Togo : l’incarcération de réalisateurs français révèle la mainmise sur l’information

L’arrestation et l’incarcération, survenues mi-août 2026, de deux réalisateurs et journalistes français au Togo marquent une nouvelle étape dans la tension sécuritaire et diplomatique que connaît le régime de Lomé. Cette affaire, qui a vu Sébastien Perez Pezzani et Gaël Mocaër être placés sous mandat de dépôt ce lundi 17 août après leur inculpation, dépasse largement le cadre d’une simple infraction administrative pour se transformer en un enjeu éminemment politique.

Les motifs officiels derrière la détention

Pour justifier la privation de liberté de ces deux professionnels de l’audiovisuel, les autorités togolaises avancent le non-respect des procédures d’accréditation et une violation des conditions de visa :

  • Une région sous surveillance accrue : Le nord du Togo, régulièrement confronté à des incursions de groupes armés en provenance du Sahel, est actuellement sous un régime d’état d’urgence sécuritaire. Les autorités y appliquent un contrôle rigoureux de l’information et interdisent tout reportage non autorisé ou supervisé.

  • Un précédent inquiétant : Cette approche rappelle fortement l’arrestation et l’expulsion rapide du journaliste français Thomas Dietrich en avril 2024. Elle confirme la méfiance, frôlant la paranoïa, de Lomé à l’égard de la presse étrangère, souvent perçue comme un élément potentiellement déstabilisateur.

Une stratégie de pression diplomatique ?

Au-delà des strictes applications du droit, de nombreux observateurs et médias indépendants interprètent cette arrestation comme un levier de pression stratégique activé par Lomé en direction de Paris :

  • La quête d’opposants : Le régime du président Faure Gnassingbé semble vouloir utiliser la détention des deux Français pour obtenir des concessions de la diplomatie française, notamment en ce qui concerne le journaliste d’investigation togolais Ferdinand Ayité, actuellement réfugié en France et constamment visé par le pouvoir.

  • Le risque d’une diplomatie controversée : En maintenant ces réalisateurs derrière les barreaux, Lomé tente de modifier le rapport de force avec la France, au détriment potentiel de son image sur la scène internationale.

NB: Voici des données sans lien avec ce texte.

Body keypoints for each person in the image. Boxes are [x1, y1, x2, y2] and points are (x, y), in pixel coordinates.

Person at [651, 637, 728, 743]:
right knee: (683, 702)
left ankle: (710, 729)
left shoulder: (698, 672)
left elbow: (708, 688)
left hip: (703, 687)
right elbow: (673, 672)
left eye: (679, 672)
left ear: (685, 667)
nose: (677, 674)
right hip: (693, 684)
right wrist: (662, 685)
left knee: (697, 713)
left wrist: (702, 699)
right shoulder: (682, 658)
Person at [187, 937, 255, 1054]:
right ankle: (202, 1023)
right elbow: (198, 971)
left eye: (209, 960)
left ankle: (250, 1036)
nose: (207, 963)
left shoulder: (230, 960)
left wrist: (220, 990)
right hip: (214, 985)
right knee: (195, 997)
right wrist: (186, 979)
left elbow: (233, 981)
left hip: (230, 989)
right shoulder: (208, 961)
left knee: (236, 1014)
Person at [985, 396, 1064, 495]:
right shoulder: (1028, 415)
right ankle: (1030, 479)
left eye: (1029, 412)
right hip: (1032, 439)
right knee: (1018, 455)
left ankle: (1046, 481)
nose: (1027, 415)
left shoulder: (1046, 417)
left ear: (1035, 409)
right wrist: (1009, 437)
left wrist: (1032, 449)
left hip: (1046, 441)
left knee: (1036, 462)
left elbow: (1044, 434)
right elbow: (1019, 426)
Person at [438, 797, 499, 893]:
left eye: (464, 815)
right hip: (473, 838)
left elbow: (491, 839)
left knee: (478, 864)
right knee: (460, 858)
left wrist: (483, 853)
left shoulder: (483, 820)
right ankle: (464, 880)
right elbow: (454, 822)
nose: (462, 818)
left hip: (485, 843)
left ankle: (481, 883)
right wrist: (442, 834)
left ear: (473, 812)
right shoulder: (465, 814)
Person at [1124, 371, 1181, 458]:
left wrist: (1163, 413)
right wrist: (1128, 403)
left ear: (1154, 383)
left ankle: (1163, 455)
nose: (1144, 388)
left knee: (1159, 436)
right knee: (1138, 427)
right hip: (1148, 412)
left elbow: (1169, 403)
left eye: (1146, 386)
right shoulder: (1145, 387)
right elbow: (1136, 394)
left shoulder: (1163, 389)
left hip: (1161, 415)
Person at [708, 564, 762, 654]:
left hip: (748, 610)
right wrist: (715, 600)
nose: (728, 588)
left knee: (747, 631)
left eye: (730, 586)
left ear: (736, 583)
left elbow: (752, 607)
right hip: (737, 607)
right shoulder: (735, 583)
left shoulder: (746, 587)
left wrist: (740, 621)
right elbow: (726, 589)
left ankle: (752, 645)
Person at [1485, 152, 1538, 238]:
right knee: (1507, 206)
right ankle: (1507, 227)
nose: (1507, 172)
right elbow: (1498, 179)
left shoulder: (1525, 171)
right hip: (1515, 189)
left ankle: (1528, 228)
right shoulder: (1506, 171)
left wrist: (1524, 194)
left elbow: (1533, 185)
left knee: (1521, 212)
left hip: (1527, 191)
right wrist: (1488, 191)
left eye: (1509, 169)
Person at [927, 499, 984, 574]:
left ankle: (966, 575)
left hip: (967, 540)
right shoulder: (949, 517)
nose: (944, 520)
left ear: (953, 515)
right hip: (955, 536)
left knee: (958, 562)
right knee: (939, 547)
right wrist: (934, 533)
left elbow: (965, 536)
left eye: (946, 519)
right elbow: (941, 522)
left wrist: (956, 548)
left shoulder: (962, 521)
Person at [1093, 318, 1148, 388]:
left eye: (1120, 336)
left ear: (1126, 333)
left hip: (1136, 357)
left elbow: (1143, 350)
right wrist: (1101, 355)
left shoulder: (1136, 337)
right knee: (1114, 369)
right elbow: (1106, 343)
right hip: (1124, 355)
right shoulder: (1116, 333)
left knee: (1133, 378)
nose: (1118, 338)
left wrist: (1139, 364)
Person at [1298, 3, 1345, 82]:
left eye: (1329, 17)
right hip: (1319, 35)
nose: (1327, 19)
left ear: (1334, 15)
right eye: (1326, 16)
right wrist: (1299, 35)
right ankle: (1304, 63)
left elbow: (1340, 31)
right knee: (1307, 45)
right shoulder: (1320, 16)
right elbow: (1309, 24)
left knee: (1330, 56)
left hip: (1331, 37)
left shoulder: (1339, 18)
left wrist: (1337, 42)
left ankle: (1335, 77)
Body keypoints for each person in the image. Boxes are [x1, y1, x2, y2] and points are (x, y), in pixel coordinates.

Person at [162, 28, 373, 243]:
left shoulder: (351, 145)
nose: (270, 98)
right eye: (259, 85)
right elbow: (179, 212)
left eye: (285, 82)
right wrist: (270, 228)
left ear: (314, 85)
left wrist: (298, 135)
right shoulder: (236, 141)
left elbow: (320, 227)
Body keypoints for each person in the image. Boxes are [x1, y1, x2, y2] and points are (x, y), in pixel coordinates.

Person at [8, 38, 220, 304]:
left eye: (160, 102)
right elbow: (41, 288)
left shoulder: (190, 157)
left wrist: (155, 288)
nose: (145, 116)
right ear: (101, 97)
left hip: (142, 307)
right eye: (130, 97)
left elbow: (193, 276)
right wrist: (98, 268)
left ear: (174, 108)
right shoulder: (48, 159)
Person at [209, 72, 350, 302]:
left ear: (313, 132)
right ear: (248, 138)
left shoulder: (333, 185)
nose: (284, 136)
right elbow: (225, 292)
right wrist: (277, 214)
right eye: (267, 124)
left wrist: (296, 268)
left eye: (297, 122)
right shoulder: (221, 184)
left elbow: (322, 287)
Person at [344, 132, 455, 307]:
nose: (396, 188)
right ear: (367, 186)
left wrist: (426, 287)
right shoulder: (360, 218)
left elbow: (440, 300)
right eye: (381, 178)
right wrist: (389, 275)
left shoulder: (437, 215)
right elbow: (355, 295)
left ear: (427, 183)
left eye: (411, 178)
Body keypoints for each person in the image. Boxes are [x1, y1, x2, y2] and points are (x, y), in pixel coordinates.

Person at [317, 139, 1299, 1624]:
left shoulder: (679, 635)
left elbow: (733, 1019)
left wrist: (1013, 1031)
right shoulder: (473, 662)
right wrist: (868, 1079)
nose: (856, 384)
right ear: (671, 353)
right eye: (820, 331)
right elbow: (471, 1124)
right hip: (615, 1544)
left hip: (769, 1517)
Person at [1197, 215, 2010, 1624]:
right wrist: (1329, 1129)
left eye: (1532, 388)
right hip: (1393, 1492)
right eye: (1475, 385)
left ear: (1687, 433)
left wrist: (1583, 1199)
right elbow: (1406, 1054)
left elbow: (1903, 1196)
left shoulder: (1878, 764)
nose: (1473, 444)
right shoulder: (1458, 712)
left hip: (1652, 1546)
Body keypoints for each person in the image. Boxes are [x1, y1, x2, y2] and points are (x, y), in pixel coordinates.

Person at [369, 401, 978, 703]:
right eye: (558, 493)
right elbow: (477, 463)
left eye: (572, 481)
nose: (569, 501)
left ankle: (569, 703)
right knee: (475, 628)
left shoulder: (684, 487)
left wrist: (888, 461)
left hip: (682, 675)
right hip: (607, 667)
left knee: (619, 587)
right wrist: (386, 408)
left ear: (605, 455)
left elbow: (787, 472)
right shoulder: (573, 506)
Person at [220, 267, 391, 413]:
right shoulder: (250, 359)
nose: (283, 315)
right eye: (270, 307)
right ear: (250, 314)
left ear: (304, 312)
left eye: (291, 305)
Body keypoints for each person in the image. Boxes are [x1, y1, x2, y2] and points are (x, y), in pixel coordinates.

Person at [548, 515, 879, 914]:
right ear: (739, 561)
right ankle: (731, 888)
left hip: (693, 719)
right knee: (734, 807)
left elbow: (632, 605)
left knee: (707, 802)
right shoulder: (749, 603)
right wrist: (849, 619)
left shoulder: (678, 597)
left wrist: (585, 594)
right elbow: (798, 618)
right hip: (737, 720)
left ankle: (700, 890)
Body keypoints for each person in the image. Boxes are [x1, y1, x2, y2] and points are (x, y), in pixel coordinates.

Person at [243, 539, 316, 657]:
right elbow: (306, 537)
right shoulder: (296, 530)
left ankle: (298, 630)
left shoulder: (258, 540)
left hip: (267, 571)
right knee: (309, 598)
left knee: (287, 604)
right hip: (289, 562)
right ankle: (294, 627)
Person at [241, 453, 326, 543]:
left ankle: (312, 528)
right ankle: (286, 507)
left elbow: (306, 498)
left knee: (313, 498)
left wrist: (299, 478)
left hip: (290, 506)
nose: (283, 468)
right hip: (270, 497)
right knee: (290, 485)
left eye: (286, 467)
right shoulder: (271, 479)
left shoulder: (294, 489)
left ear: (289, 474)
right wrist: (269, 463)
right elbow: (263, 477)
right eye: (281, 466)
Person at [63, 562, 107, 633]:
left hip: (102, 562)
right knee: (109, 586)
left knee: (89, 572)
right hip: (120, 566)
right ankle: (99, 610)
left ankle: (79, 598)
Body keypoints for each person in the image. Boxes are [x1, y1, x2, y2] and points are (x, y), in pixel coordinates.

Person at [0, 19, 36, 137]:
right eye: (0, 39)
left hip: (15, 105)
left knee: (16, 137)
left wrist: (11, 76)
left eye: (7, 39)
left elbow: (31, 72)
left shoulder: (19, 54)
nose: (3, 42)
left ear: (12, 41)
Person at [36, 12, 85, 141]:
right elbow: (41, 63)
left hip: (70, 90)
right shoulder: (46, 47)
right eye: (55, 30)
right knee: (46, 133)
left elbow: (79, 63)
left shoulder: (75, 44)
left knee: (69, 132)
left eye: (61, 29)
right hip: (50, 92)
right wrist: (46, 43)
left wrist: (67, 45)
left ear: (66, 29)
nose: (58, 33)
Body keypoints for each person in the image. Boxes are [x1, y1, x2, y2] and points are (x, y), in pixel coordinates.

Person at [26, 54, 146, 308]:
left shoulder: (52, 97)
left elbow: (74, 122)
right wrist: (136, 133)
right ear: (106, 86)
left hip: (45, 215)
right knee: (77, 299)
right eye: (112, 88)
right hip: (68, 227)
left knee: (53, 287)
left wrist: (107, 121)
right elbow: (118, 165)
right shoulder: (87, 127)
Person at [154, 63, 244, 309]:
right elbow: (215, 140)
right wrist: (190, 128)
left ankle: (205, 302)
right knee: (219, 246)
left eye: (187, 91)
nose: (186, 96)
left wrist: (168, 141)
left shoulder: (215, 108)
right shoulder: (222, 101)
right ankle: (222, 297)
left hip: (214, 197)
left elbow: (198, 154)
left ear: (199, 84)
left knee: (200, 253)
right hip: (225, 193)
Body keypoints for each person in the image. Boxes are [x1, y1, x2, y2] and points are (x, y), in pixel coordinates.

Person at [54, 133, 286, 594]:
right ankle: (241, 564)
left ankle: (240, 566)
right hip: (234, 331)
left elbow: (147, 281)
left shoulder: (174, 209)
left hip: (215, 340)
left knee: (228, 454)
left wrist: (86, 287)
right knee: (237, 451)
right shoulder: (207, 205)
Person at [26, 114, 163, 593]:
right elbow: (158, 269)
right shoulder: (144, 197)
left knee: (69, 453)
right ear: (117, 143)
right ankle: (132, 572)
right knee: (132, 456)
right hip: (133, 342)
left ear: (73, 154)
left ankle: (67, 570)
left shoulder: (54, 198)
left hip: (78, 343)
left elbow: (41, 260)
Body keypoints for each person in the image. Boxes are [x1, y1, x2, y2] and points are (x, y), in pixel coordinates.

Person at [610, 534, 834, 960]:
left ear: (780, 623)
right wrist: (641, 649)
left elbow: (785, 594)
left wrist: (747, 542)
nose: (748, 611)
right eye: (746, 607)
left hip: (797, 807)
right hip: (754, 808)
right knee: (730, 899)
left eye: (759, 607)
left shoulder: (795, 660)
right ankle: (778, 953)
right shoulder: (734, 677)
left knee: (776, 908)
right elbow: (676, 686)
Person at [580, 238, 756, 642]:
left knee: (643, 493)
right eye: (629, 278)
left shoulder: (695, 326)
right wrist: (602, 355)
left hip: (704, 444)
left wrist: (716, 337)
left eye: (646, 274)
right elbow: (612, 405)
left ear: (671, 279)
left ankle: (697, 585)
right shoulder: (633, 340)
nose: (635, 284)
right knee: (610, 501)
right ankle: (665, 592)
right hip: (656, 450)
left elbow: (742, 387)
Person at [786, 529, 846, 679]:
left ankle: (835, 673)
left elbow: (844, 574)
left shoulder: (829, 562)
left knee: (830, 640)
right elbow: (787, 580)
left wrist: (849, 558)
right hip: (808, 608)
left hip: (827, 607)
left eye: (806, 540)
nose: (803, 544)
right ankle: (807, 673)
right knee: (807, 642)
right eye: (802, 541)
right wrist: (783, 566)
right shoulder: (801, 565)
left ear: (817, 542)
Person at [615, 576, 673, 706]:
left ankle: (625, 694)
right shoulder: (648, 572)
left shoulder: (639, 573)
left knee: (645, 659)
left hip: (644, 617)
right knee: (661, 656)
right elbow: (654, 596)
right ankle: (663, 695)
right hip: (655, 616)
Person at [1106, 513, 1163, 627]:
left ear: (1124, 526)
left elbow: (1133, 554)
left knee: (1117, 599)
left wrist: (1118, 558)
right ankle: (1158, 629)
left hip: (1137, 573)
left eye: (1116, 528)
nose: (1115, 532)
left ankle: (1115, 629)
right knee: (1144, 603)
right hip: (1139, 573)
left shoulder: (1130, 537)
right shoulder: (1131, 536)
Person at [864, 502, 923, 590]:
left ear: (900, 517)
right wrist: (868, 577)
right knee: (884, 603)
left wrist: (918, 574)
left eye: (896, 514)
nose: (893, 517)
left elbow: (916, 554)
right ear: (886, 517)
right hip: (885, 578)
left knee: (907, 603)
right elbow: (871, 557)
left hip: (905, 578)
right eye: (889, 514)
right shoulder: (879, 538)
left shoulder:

L’étouffement de la liberté de la presse au Togo

En ciblant des journalistes internationaux après avoir déjà muselé la presse indépendante locale, le régime togolais réaffirme sa volonté de maîtriser le discours national. Tandis que les chancelleries s’activent en coulisses pour négocier la libération et le rapatriement des deux réalisateurs, cette affaire met en lumière les méthodes d’un pouvoir prêt à instrumentaliser la privation de liberté à des fins de marchandage politique.